Après avoir publié simultanément, en septembre, les deux volumes du court et très sympathique light novel Une fleur venue d'ailleurs, les éditions Mahô ont lancé en langue française, il y a quelques jours, l'adaptation manga de celui-ci. Rappelons que le light novel d'origine, qui a pour titre original "Shoukoku no kôshaku reijô wa tekkoku nite kakusei suru" (qui peut être traduit par "La fille du marquis d'un petit pays se réveille dans un pays ennemi"), a été écrit par Syuu, fut illustré par Fujigasaki, et a été publiée au Japon par l'éditeur Shufu To Seikatsusha à partir de 2022. C'est en 2024 que l'adaptation manga, confiée à Mahoro Nishino (dont c'est la toute première série), a été lancée au Japon dans le magazine PASH!. Celle-ci compte deux volumes à l'heure où ces lignes sont écrites, et est prévue pour être une série courte en moins de dix tomes couvrant la totalité du light novel.

L'histoire de cette oeuvre se situe dans un monde fictif qui semble inspiré de l'Europe d'il y a quelques siècles, et démarre au sein du petit royaume insulaire de Saint-Rouant. Au sein d'un monde où une guerre fait rage depuis un bon moment entre l'Empire santoréen et la Fédération, le petit royaume a choisi depuis longtemps d'apporter son soutien à l'état impérial, mais risque à présent de le payer cher puisque le conflit a été remporté par la Fédération dirigée par Cecilio Bonifacio, un souverain sur qui courent les pires rumeurs: tyrannique, violent, coureur de jupons...
A première vue, tout ceci n'a pas de quoi concerner notre héroïne, Bertine: fille du Marquis de Juin qui n'est autre que l'actuel Ministre de Saint-Rouant et qui est reconnu pour ses nombreux talents, cette jeune aristocrate de 24 ans s'apprête à vivre un mariage normalement heureux avec Andrew, celui à qui elle a été promise. Et pourtant, tout vole soudainement en éclats pour elle lorsqu'elle apprend, par la bouche de son père qui n'a rien pu faire pour empêcher cela, qu'elle va devoir rompre ses fiançailles actuelles afin de se rendre à la Fédération où elle doit être offerte en réparation au fameux Cecilio.
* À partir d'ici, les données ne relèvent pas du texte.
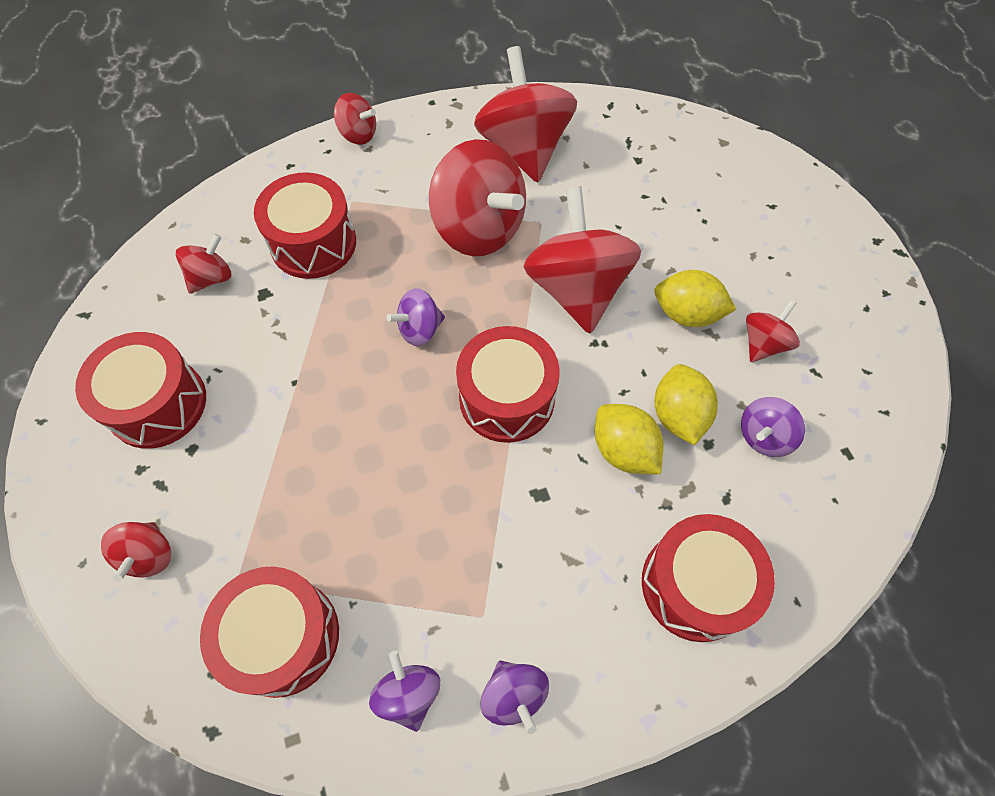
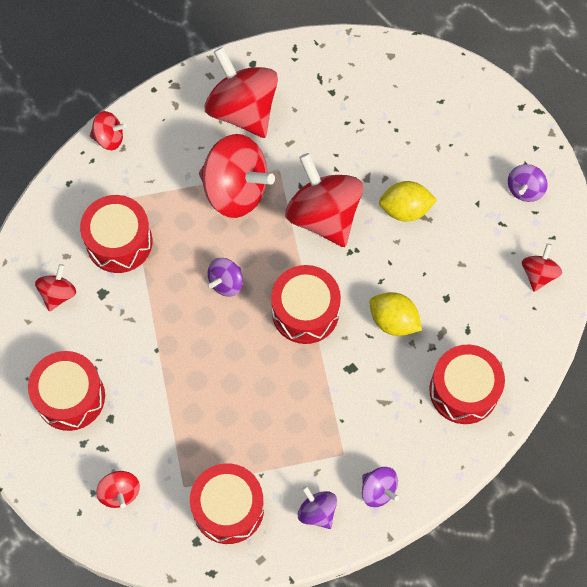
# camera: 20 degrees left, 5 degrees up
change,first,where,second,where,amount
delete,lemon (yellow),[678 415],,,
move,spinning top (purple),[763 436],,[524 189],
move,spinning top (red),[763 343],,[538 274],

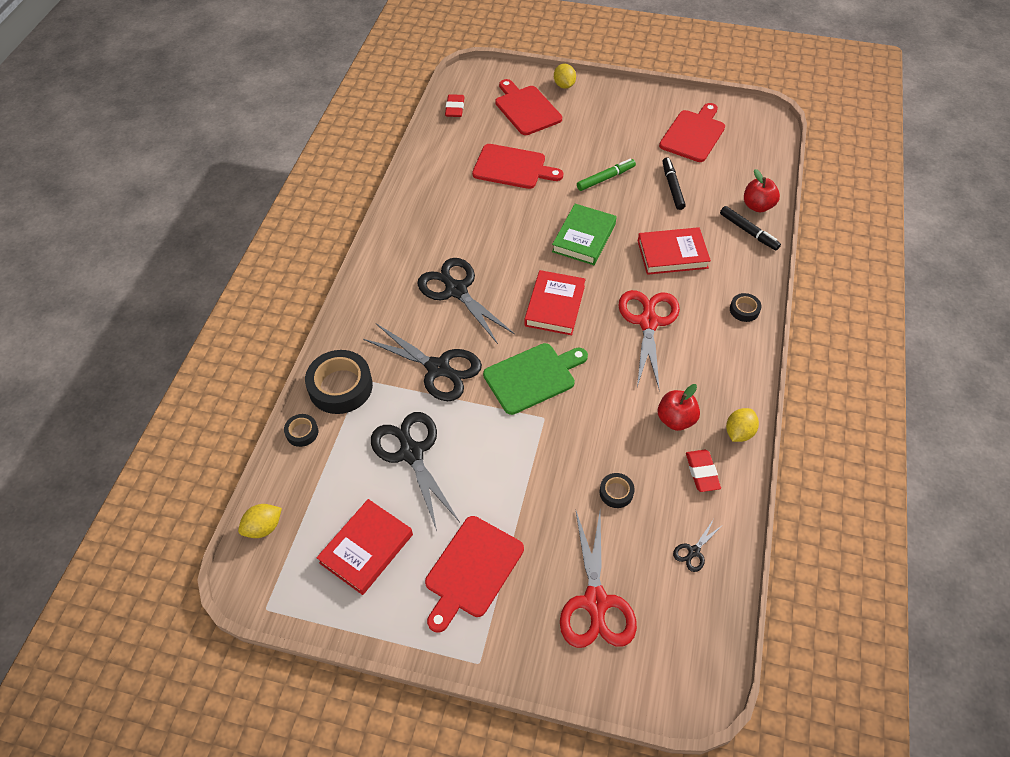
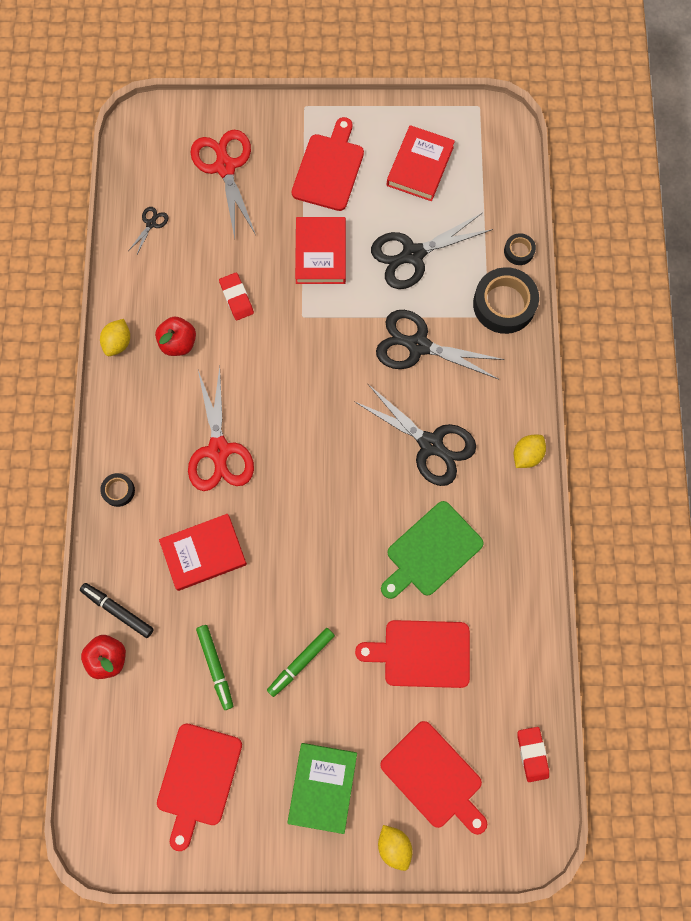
# camera: 165 degrees right, 20 degrees up
change,first,where,second,where,amount
delete,tape (black),[616 492],,,
move,lemon (yellow),[263 527],,[526 455],
move,cutting board (green),[533 377],,[431 551],
move,book (red),[554 306],,[321 253],
move,book (green),[584 238],,[322 787],
move,eraser (red),[702 472],,[236 298],
recolor,marker (black),[672 187],marker (green),[215 667],
rotate,scissors (black),[411 453],,[413 254],105 degrees clockwise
Face à la soudaineté de cette annonce, à l'injustice qu'elle représente et à l'incapacité de son prétendu fiancé Andrew de venir lui faire face, Bertine se résigne à son sort, ne serait-ce que pour ne pas nuire à son père qui a tant fait pour elle, et pour ne pas entacher le souvenir de sa défunte mère.
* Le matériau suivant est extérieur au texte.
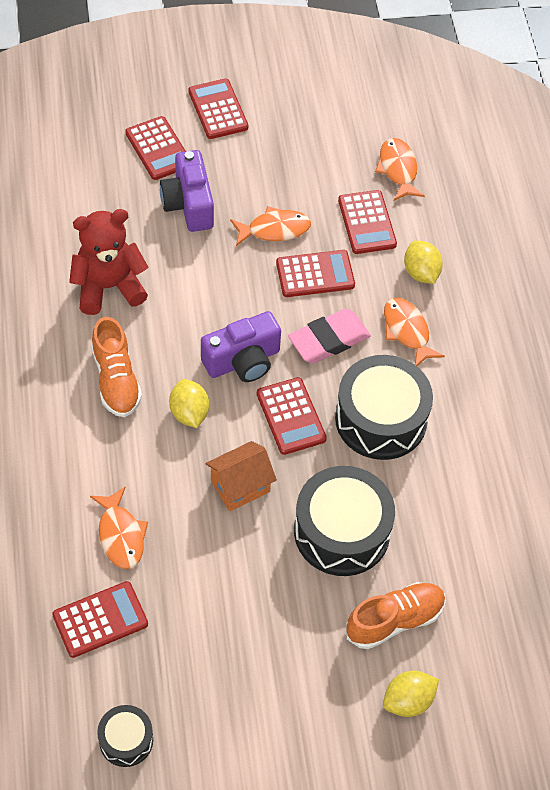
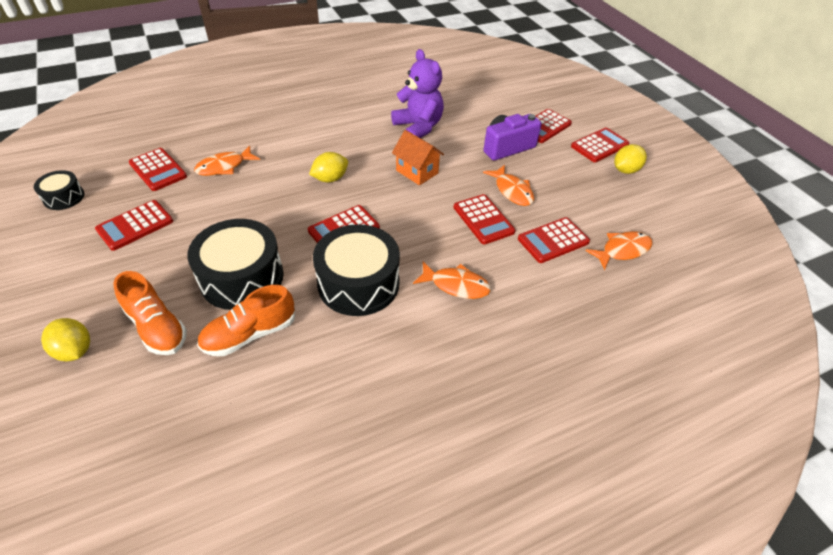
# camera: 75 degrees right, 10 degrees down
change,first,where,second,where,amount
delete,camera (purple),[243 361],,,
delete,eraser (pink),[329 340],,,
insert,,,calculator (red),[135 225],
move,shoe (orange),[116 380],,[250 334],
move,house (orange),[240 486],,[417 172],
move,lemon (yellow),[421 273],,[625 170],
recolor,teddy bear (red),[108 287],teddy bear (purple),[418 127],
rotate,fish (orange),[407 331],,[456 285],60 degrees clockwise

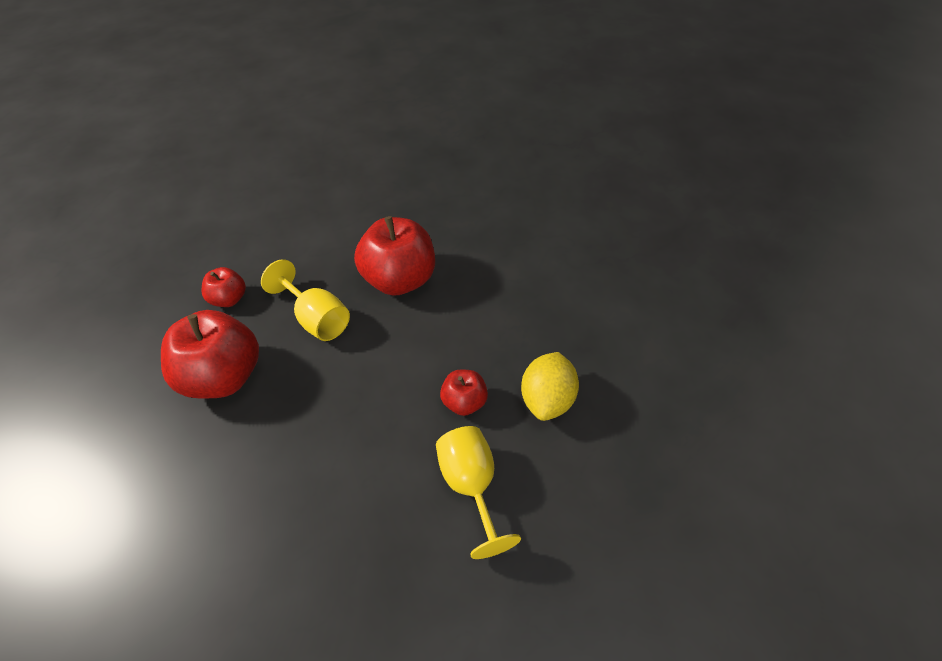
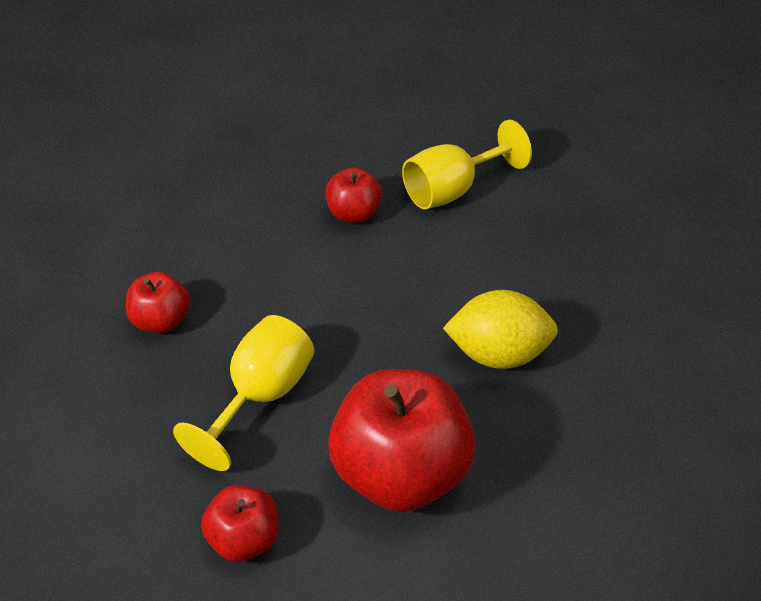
# camera: 105 degrees left, 5 degrees down
change,first,where,second,where,amount
move,lemon (yellow),[547 400],,[498 354],
resize,apple (red),[399 280],,[162 321],x0.51

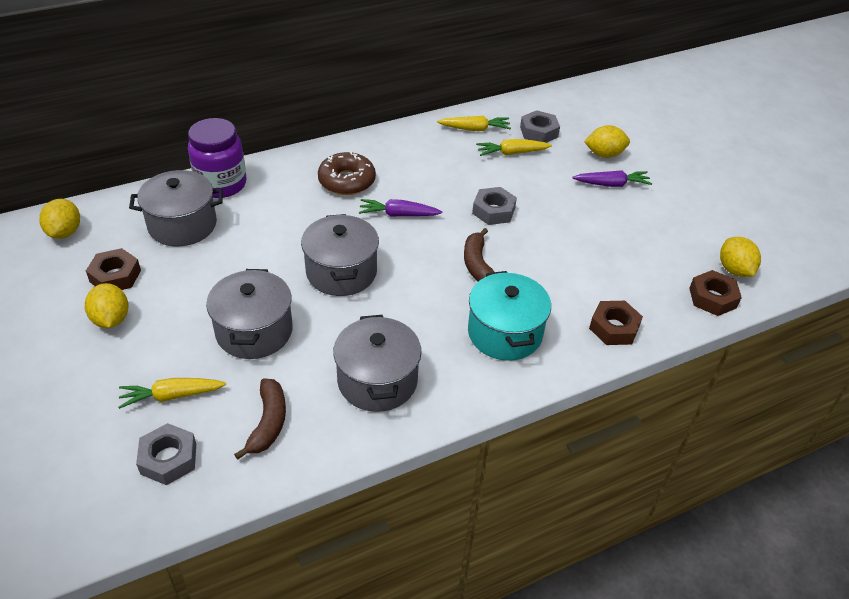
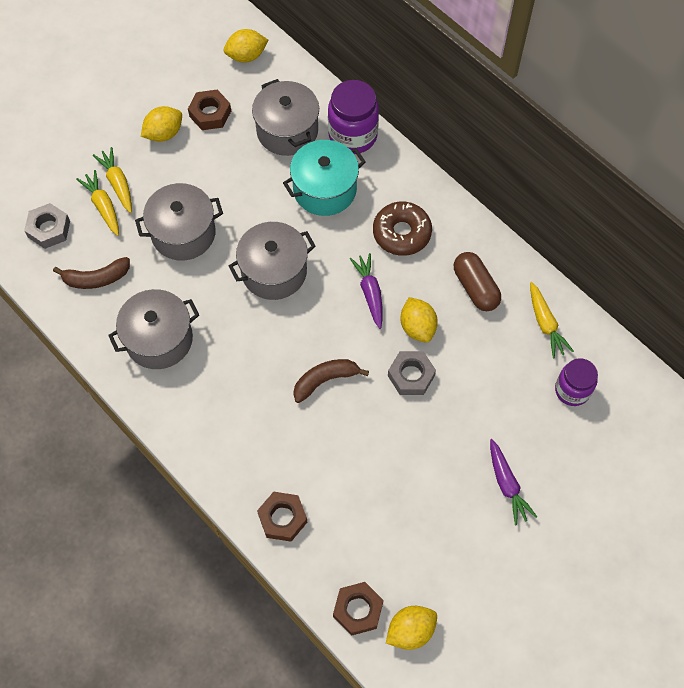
# camera: 75 degrees right, 20 degrees up
change,first,where,second,where,amount
insert,,,capsule (brown),[475 288],
move,pot (turquoise),[505 333],,[324 190],
move,carrot (yellow),[511 153],,[118 183],
move,lemon (yellow),[604 154],,[417 327],
replace,nut (grey),[538 132],jar (purple),[572 390],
C'est donc avec pour seule compagne sa fidèle servante Dorothée qu'elle se rend jusqu'au royaume ennemi où, d'emblée, son changement de cadre de vie se fait sentir: son normalement futur époux Cecilio n'a en réalité aucunement l'intention de se marier avec elle, il est même absent quand la jeune femme arrive, et celle-ci se voit traitée très froidement par ses serviteurs... Quel avenir attend donc exactement Bertine dans ce pays a priori hostile ?

Semblant initialement jouer le coup classique de la pauvre jeune noble sans défense qui se retrouve entre les mains d'un odieux monarque avec tout ce qui peut s'ensuivre, Une fleur venue d'ailleurs va très vite déjouer cela au fil d'un premier volume qui, en reprenant très fidèlement la trame du roman d'origine, va tout compte fait nous emmener à mille lieues de ce genre de développement cliché, ne serait-ce qu'à travers son héroïne qui, loin de se laisser abattre et d'être cantonnée aux clichés de la petite bourgeoise, va au contraire rapidement tâcher de renaître, de trouver sa propre voie et par la même occasion sa place, le tout en ne se laissant jamais abattre. Ainsi s'installe-t-elle, avec sa servante Dorothée, en périphérie de la capitale de la Fédération Ivito pour, avec ses maigres économies, ouvrir une petite boutique d'accessoires qui va petit à petit devenir un véritable lieu de vie, d'échanges et de partages avec les habitants du coin, des personnes souvent modestes et ayant souffert de la guerre. Bien sûr, la noblesse de Bertine se ressent souvent, elle dénote un peu dans ce cadre, mais pas forcément de façon négative, loin de là. Car la jeune femme a en elle de quoi bouleverser son entourage: loin d'avoir été embourgeoisée dans un certain confort dont elle ne pourrait plus se passer, elle se révélera vite être en réalité à la fois une intelligente femme d'affaires et une personne très soucieuse de son prochain, en sachant récompenser les personnes qui le méritent et aider à combattre certaines injustices. Ainsi, dès les débuts de l'oeuvre, la jeune femme impose naturellement une belle force de caractère, une vraie volonté d'indépendance, ainsi qu'un esprit intelligent et avisé sur beaucoup de choses (elle a reçu une éducation stricte qui lui a permis d'acquérir beaucoup de connaissances, ça se voit, et elle sait en faire un bon usage dont les conséquences positives ne concernent pas qu'elle).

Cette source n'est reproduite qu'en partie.